=== Work request ===
Pick out each line in the records below that contains the string "квартиры", matching case exactly, and copy those lines.

Supplied records START

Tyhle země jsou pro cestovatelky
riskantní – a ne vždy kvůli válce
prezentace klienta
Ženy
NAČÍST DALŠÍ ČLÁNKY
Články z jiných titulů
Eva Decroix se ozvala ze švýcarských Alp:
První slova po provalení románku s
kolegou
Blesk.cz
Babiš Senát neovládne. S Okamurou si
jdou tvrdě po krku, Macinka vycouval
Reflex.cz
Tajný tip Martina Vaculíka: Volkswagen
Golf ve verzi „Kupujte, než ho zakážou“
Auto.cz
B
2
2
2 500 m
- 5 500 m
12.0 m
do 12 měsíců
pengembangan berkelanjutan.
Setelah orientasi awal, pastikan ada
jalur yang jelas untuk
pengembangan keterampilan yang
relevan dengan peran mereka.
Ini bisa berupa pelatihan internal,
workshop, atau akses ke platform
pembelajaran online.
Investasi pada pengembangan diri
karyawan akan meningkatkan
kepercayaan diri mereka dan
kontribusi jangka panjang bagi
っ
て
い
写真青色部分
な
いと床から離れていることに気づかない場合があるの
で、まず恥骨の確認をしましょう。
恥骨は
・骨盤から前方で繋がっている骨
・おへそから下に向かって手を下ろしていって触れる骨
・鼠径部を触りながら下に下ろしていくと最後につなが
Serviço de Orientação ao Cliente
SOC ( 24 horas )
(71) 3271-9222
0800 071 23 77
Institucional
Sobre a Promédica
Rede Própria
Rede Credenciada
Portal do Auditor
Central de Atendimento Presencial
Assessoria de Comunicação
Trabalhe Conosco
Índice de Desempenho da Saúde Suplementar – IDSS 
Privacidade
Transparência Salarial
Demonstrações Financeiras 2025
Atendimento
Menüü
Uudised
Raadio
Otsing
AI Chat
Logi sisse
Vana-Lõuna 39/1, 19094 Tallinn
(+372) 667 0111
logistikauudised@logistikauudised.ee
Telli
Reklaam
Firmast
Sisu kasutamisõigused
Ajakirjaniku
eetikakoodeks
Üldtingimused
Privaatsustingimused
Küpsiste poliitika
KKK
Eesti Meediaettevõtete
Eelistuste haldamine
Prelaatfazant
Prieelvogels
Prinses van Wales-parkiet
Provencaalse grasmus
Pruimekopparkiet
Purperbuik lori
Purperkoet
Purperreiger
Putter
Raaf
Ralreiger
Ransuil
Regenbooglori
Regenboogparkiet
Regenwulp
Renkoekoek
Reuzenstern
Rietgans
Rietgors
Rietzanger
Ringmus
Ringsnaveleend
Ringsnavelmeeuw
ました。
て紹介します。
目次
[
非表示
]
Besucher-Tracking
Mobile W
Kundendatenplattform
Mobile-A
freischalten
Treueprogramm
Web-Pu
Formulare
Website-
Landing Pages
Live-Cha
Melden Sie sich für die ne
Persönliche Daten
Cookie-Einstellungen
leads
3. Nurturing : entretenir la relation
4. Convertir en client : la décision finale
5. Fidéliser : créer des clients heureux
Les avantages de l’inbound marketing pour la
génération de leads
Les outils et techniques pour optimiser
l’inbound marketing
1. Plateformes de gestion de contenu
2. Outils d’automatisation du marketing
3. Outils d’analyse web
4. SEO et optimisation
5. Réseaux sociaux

Supplied records END
Supplied records START

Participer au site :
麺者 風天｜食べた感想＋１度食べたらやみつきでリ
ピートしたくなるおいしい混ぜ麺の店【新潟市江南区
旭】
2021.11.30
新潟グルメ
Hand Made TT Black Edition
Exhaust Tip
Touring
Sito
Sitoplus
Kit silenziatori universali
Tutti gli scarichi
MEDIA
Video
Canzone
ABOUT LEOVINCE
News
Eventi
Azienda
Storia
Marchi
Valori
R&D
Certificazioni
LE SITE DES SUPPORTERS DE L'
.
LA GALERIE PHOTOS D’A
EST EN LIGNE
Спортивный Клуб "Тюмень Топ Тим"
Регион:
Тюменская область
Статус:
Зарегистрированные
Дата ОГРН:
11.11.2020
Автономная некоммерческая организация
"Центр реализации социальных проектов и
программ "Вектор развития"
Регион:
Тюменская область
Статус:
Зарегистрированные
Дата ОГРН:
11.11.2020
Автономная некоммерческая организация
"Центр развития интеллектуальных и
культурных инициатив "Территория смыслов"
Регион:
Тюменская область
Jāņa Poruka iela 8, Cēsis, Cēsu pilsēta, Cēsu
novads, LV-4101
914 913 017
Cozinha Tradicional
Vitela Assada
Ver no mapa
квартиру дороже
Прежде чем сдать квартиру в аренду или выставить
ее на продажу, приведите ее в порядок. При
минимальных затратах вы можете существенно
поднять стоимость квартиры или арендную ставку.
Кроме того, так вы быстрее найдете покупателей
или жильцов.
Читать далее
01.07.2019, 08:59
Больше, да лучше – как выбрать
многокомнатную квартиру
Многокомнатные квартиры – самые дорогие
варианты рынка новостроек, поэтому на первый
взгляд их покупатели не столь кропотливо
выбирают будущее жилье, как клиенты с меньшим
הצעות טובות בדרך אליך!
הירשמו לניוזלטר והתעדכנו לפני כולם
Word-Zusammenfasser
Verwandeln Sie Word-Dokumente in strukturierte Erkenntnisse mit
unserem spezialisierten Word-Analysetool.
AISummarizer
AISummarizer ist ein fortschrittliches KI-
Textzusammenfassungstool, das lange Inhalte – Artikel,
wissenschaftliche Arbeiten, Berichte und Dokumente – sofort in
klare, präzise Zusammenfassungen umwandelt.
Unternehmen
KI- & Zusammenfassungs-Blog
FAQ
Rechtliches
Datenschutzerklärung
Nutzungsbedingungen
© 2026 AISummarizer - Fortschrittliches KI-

Supplied records END

=== Output ===
поднять стоимость квартиры или арендную ставку.
Многокомнатные квартиры – самые дорогие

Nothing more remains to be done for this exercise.